Problem description: Leaving every picture out, repeat all of the entries below exactly.
[[ Excerpted data open ]]
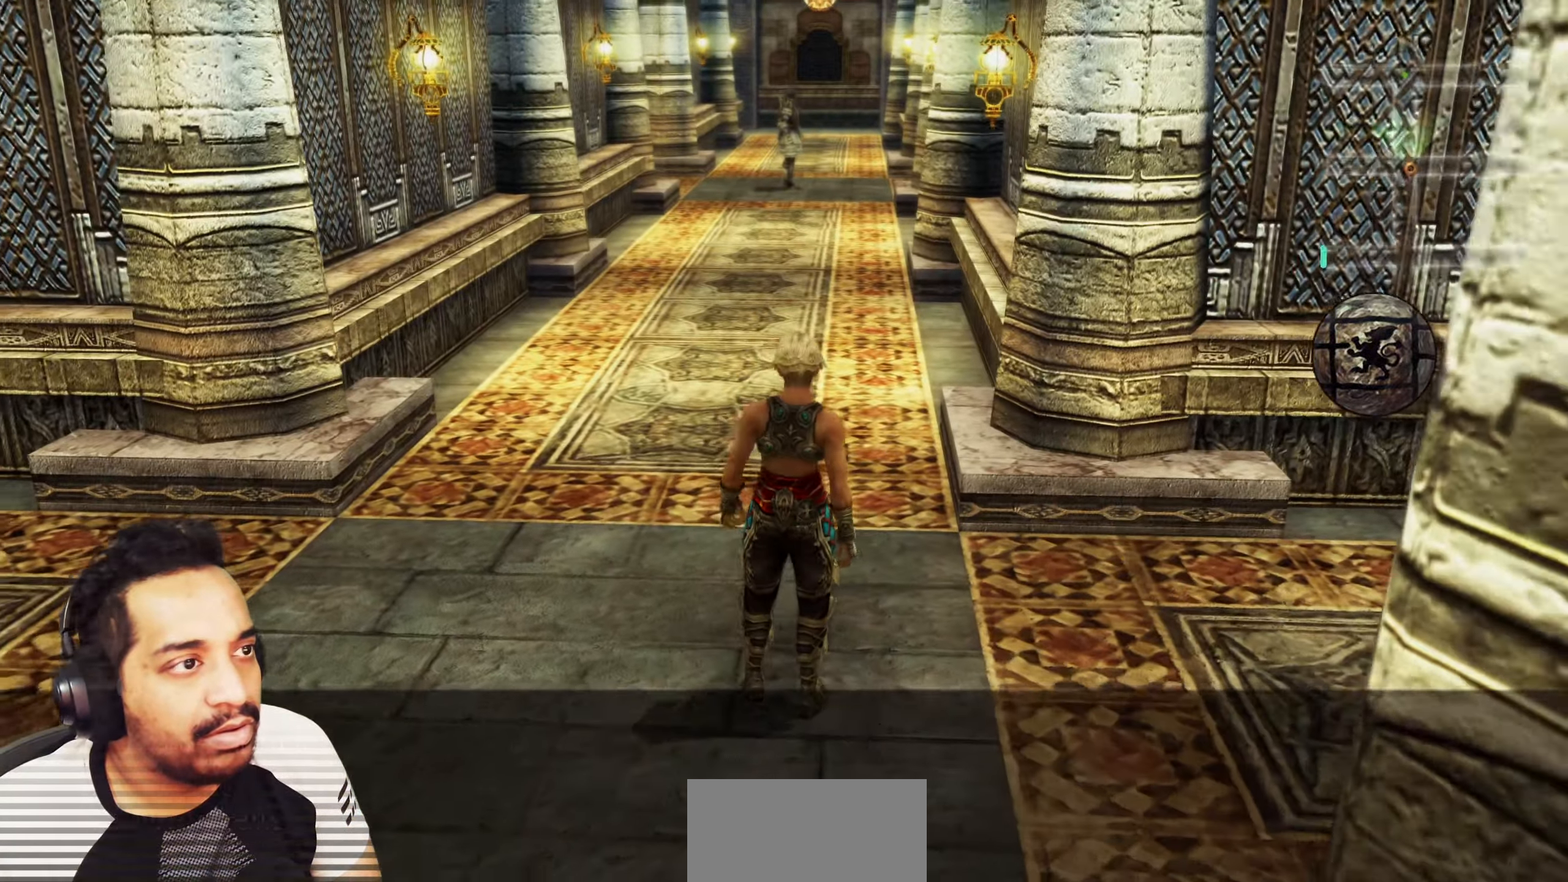
{"dt_ms": 500, "buttons": [], "left_stick": "up-right", "right_stick": "center", "events": [[383, "left_stick", "up-right"]]}
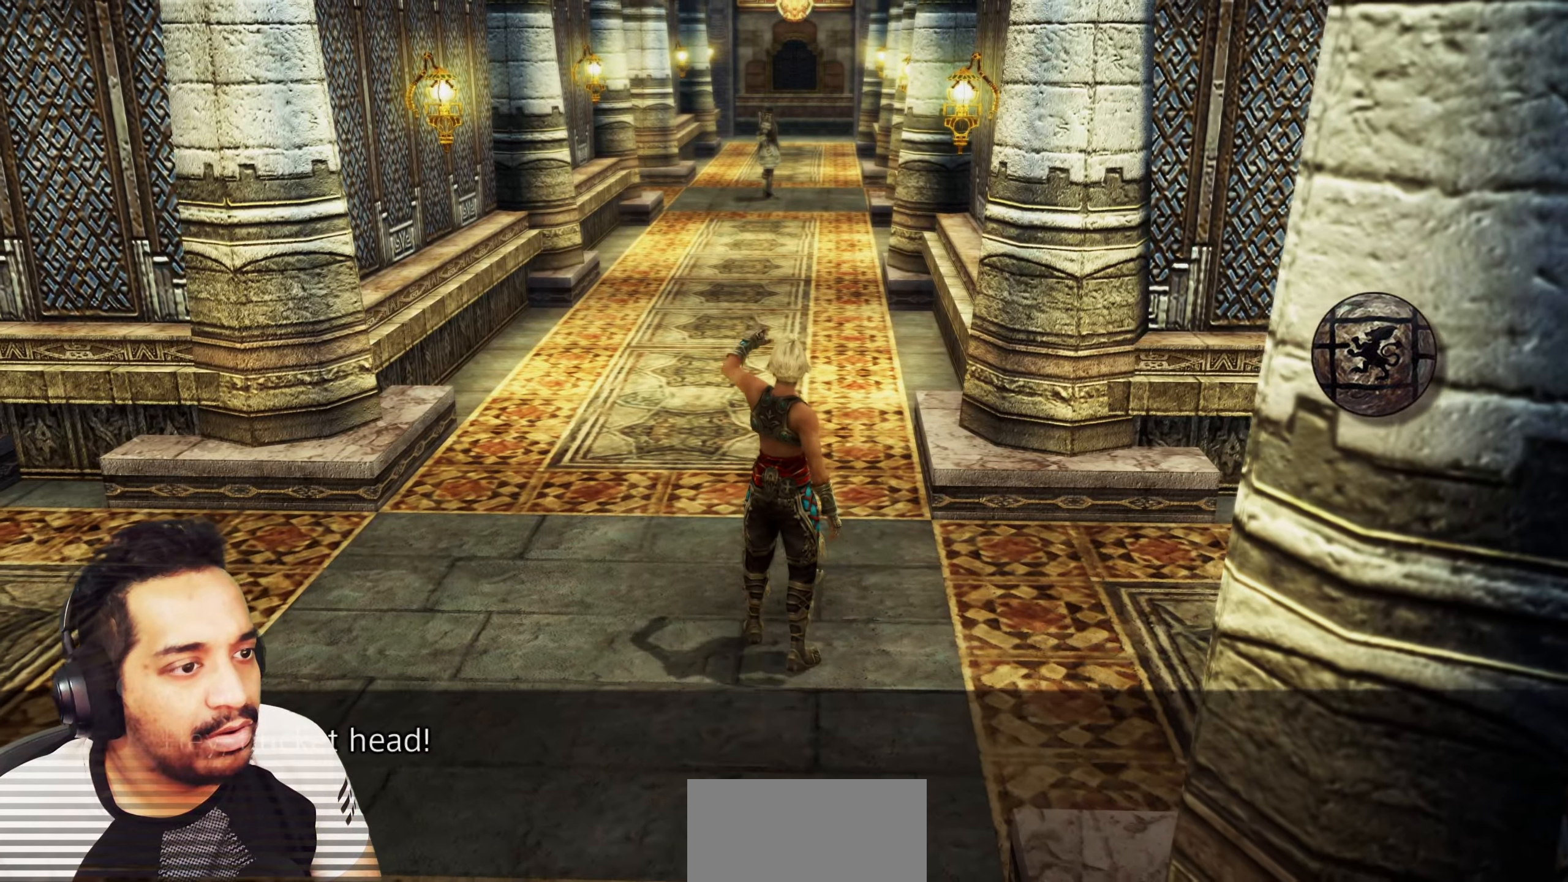
{"dt_ms": 500, "buttons": [], "left_stick": "up-right", "right_stick": "center", "events": []}
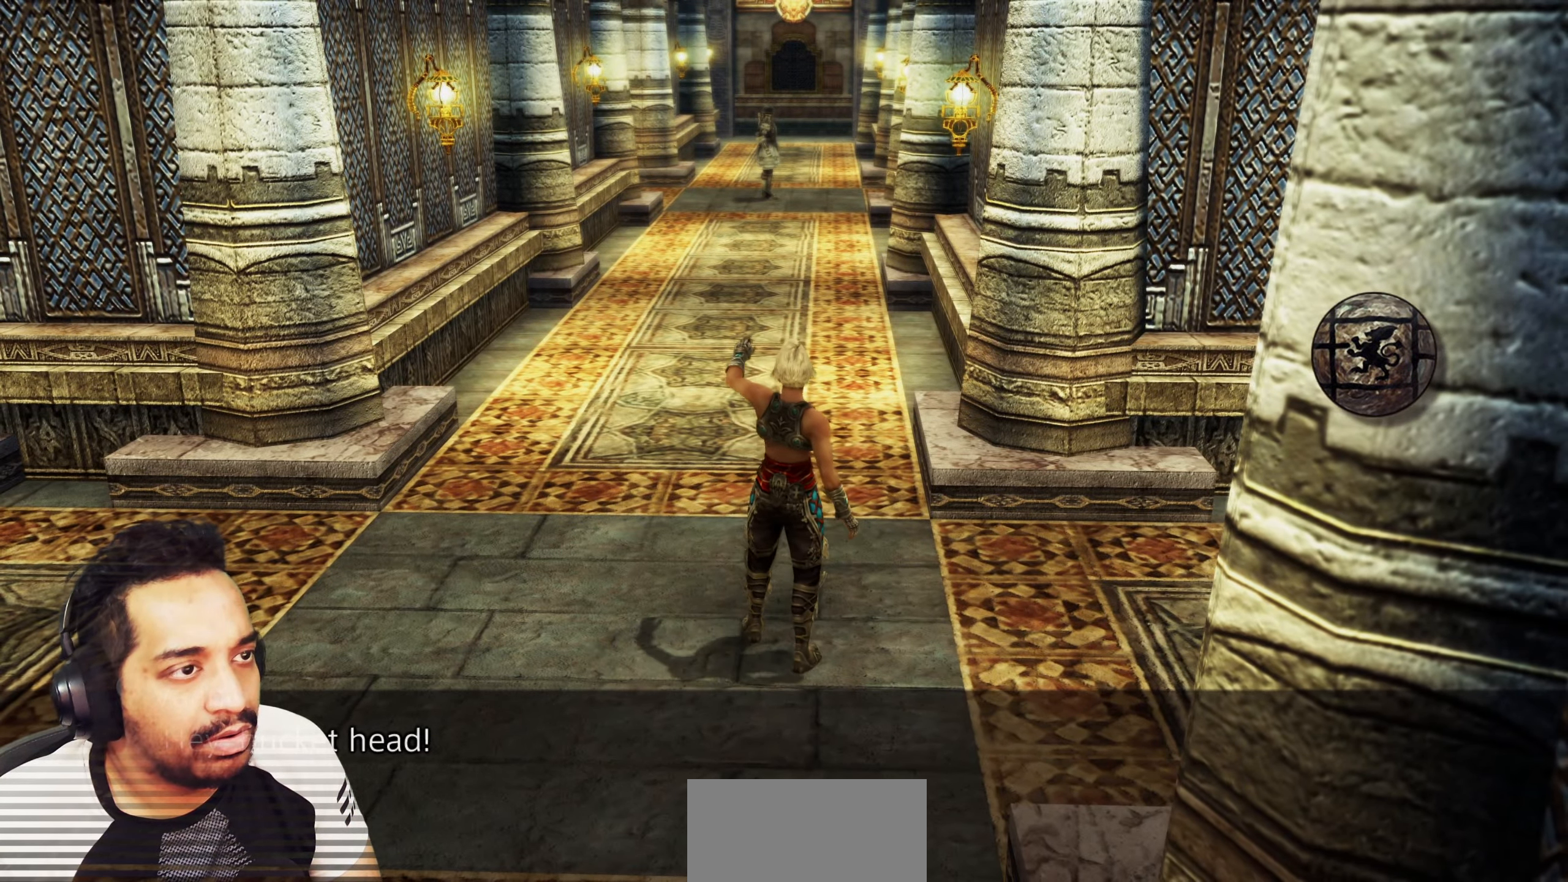
{"dt_ms": 500, "buttons": [], "left_stick": "up-right", "right_stick": "right", "events": [[333, "right_stick", "right"]]}
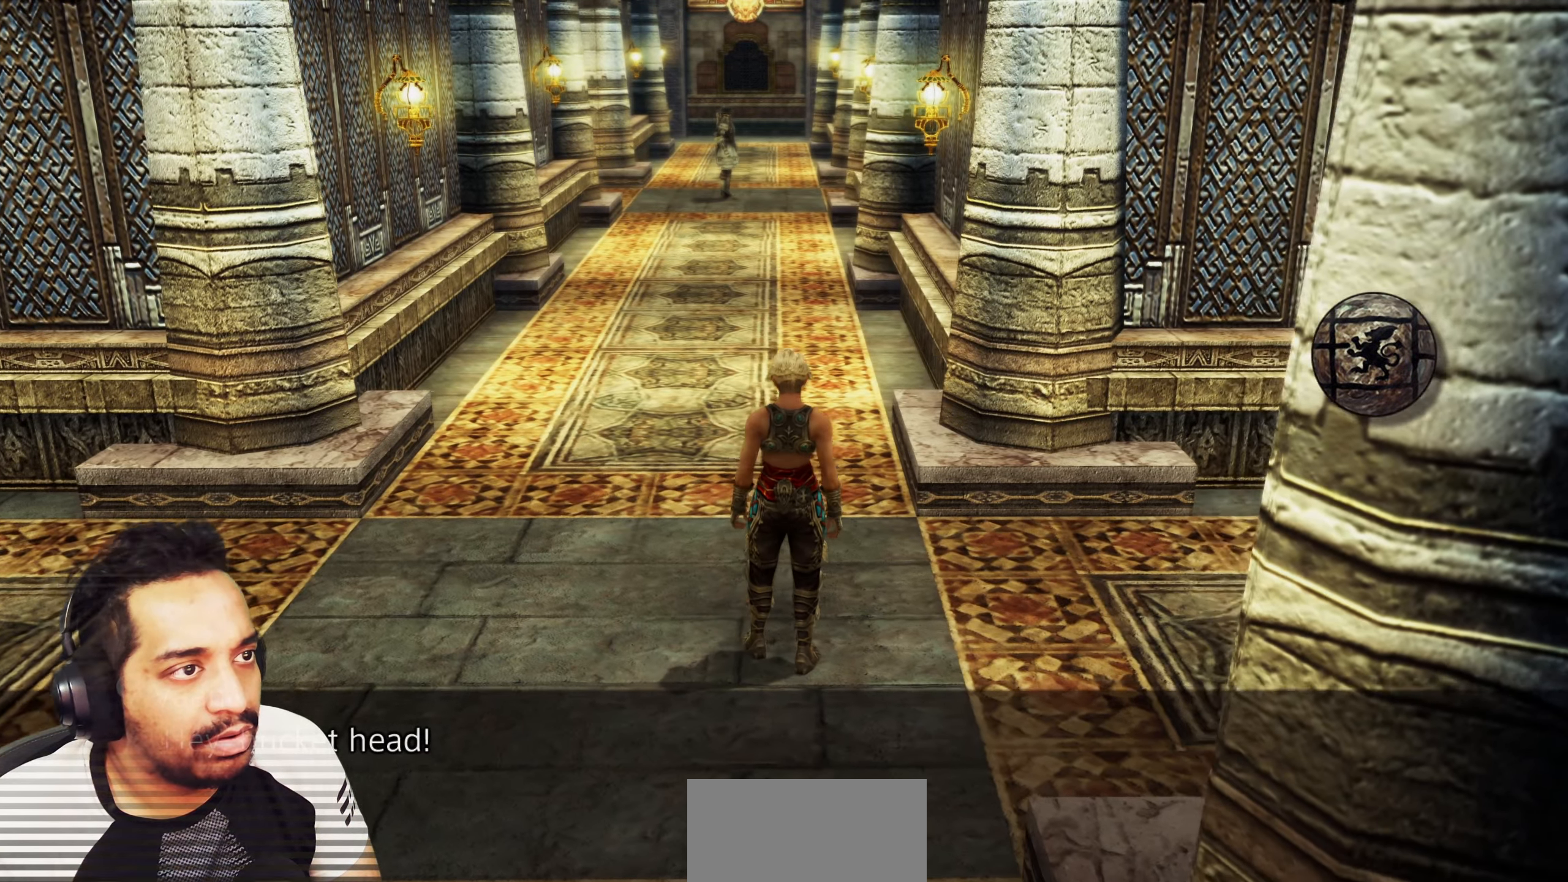
{"dt_ms": 500, "buttons": [], "left_stick": "center", "right_stick": "center", "events": [[83, "right_stick", "center"], [350, "left_stick", "center"]]}
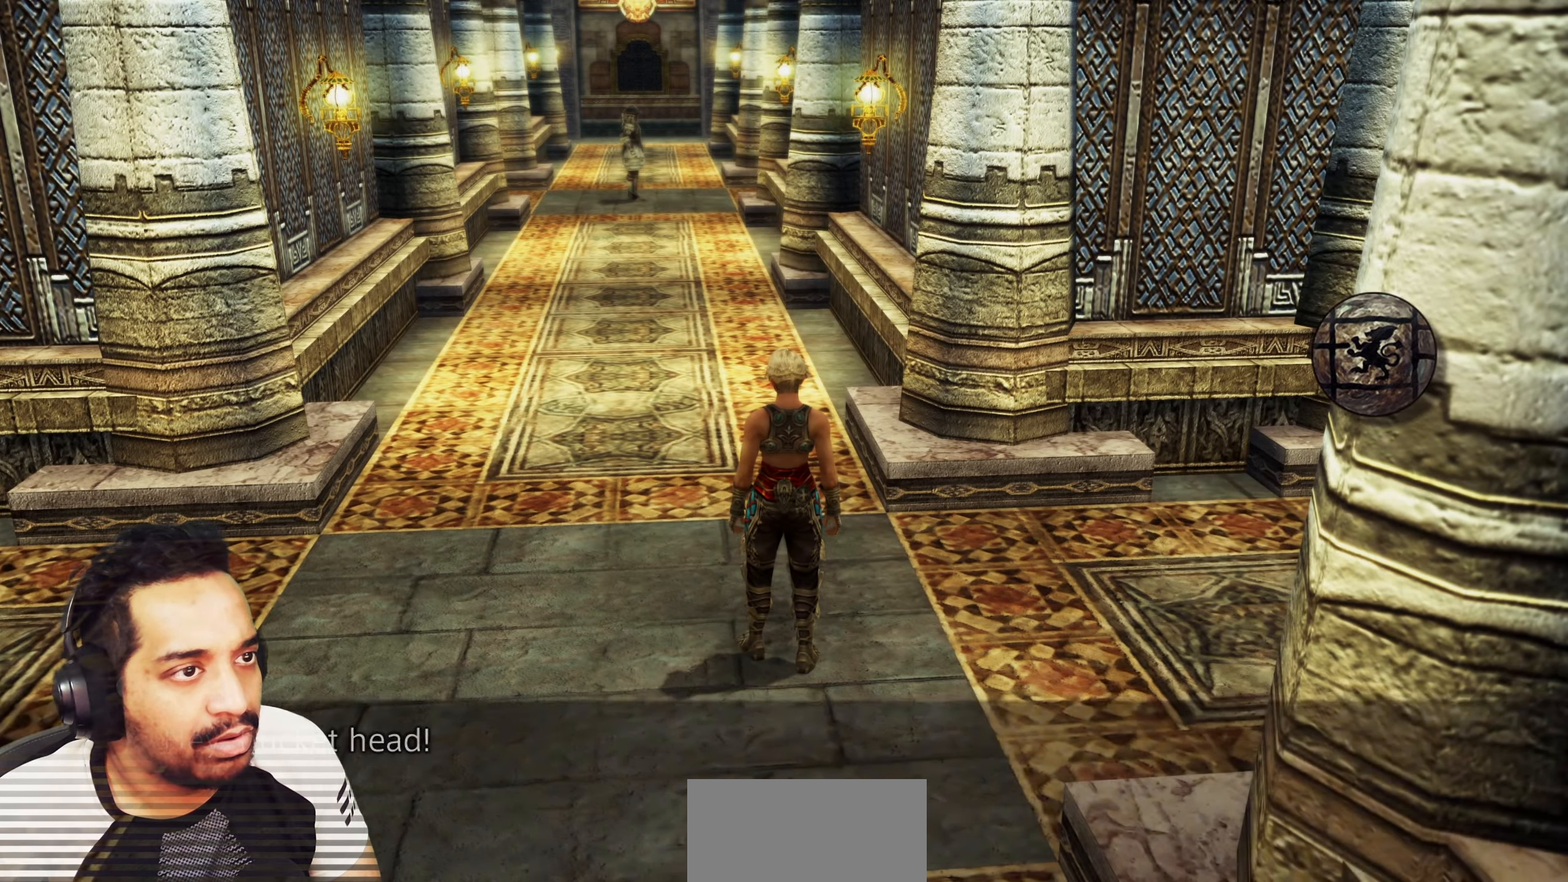
{"dt_ms": 500, "buttons": [], "left_stick": "center", "right_stick": "center", "events": [[50, "left_stick", "up"], [117, "left_stick", "up-right"], [300, "left_stick", "center"]]}
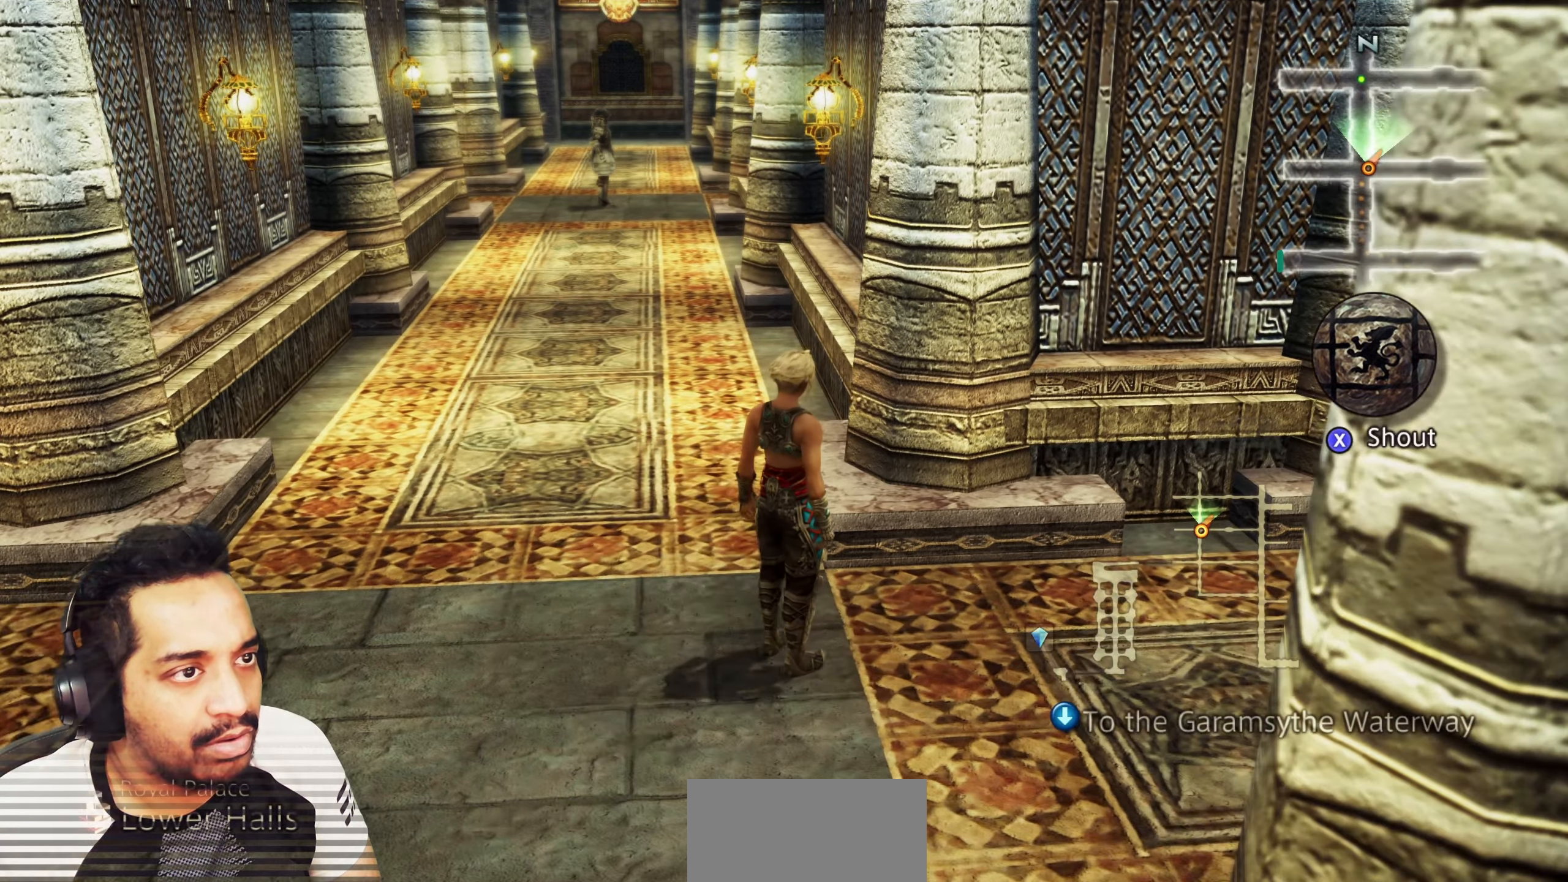
{"dt_ms": 500, "buttons": [], "left_stick": "up", "right_stick": "center", "events": [[183, "left_stick", "up-left"], [467, "left_stick", "up"]]}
[[ Excerpted data closed ]]
Solution to the problem:
{"dt_ms": 500, "buttons": [], "left_stick": "up-right", "right_stick": "center", "events": [[383, "left_stick", "up-right"]]}
{"dt_ms": 500, "buttons": [], "left_stick": "up-right", "right_stick": "center", "events": []}
{"dt_ms": 500, "buttons": [], "left_stick": "up-right", "right_stick": "right", "events": [[333, "right_stick", "right"]]}
{"dt_ms": 500, "buttons": [], "left_stick": "center", "right_stick": "center", "events": [[83, "right_stick", "center"], [350, "left_stick", "center"]]}
{"dt_ms": 500, "buttons": [], "left_stick": "center", "right_stick": "center", "events": [[50, "left_stick", "up"], [117, "left_stick", "up-right"], [300, "left_stick", "center"]]}
{"dt_ms": 500, "buttons": [], "left_stick": "up", "right_stick": "center", "events": [[183, "left_stick", "up-left"], [467, "left_stick", "up"]]}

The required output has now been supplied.